» WHAT THIS TASK INVOLVES
Copy out the passage from the piece on choosing a board seat, from "Joining the wrong" to "right for you.".

» SELECTED EXCERPT
Joining the wrong board, without doing enough homework, can hurt both you and the company that signs you up. Janine Mace provides some tips on how to choose a board position that’s right for you.
Doing your homework
Go in with your eyes wide open. That seems to be at the heart of the advice about what to consider before taking up the invitation to become a director.
While being asked is flattering, a board seat is a long-term commitment and a bit of homework at the start could save some pain later.
As Medibank Private director, Julia Bowen, explains: “The one thing you are trying to avoid is taking on responsibility for things that leave you with liability or reputation risks.”
These risks need to be carefully weighed against the benefits, according to Alan Cameron, chair of consultancy firm Cameron Ralph and former head of ASIC. “Some people feel they should accept the first appointment they are offered, but that is unwise,” he says. “The right one is more important.” Having recently joined several boards himself, Cameron believes doing research on the organisation is critical. “You need to ensure you won’t be obliged to resign soon after joining.”

[Rendered chart images]
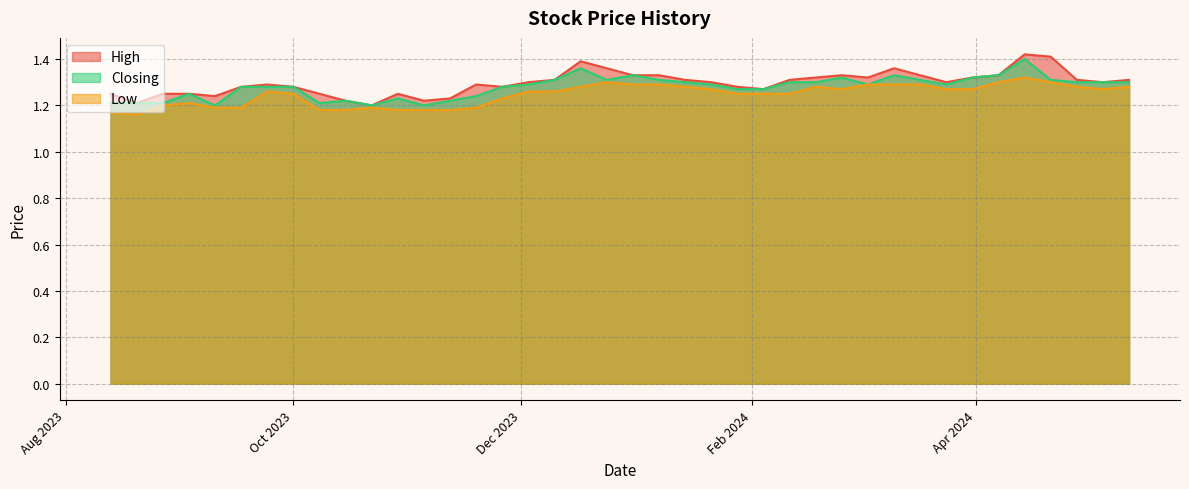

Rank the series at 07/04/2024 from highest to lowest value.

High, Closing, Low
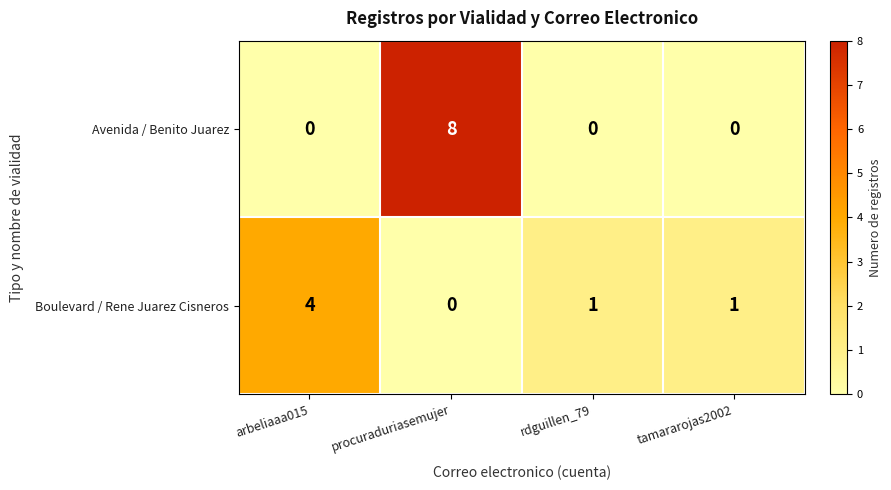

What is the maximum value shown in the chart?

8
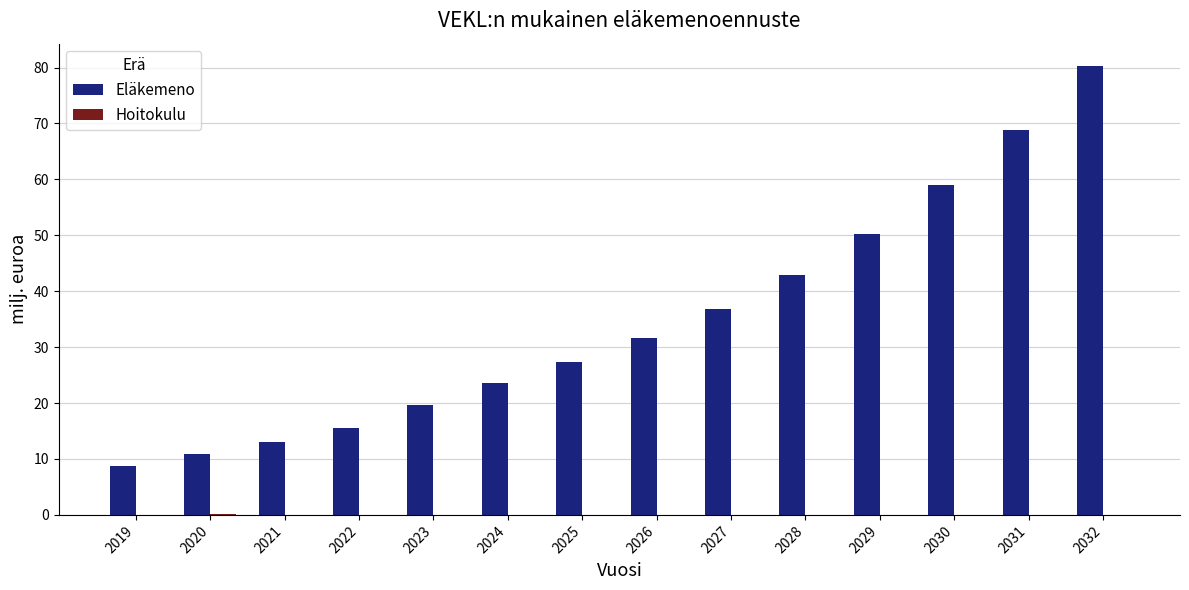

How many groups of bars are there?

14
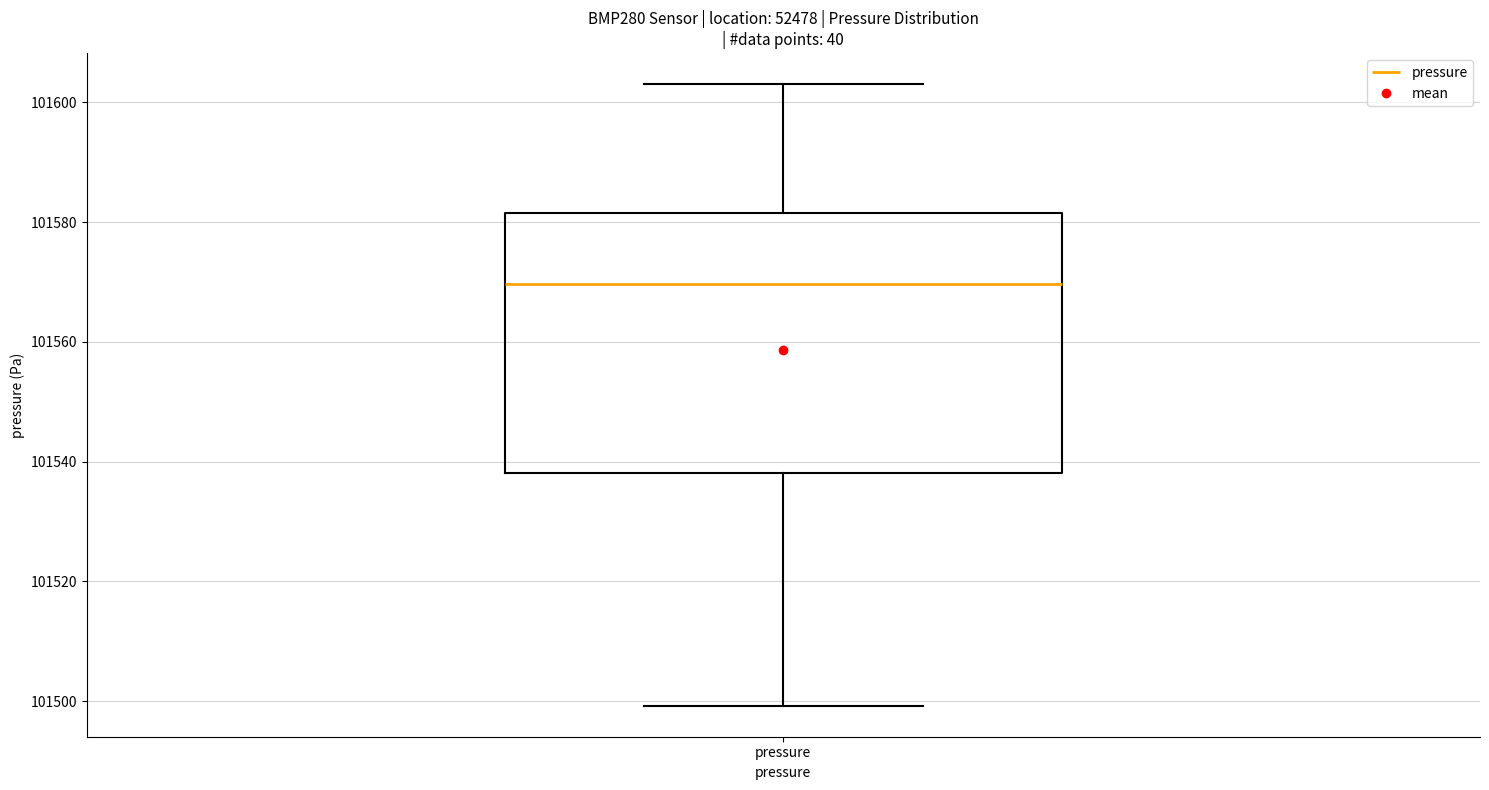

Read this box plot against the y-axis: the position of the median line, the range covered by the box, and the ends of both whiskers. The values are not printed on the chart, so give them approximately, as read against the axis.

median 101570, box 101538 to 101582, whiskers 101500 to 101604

» EXERCISE OUTPUT
Joining the wrong board, without doing enough homework, can hurt both you and the company that signs you up. Janine Mace provides some tips on how to choose a board position that’s right for you.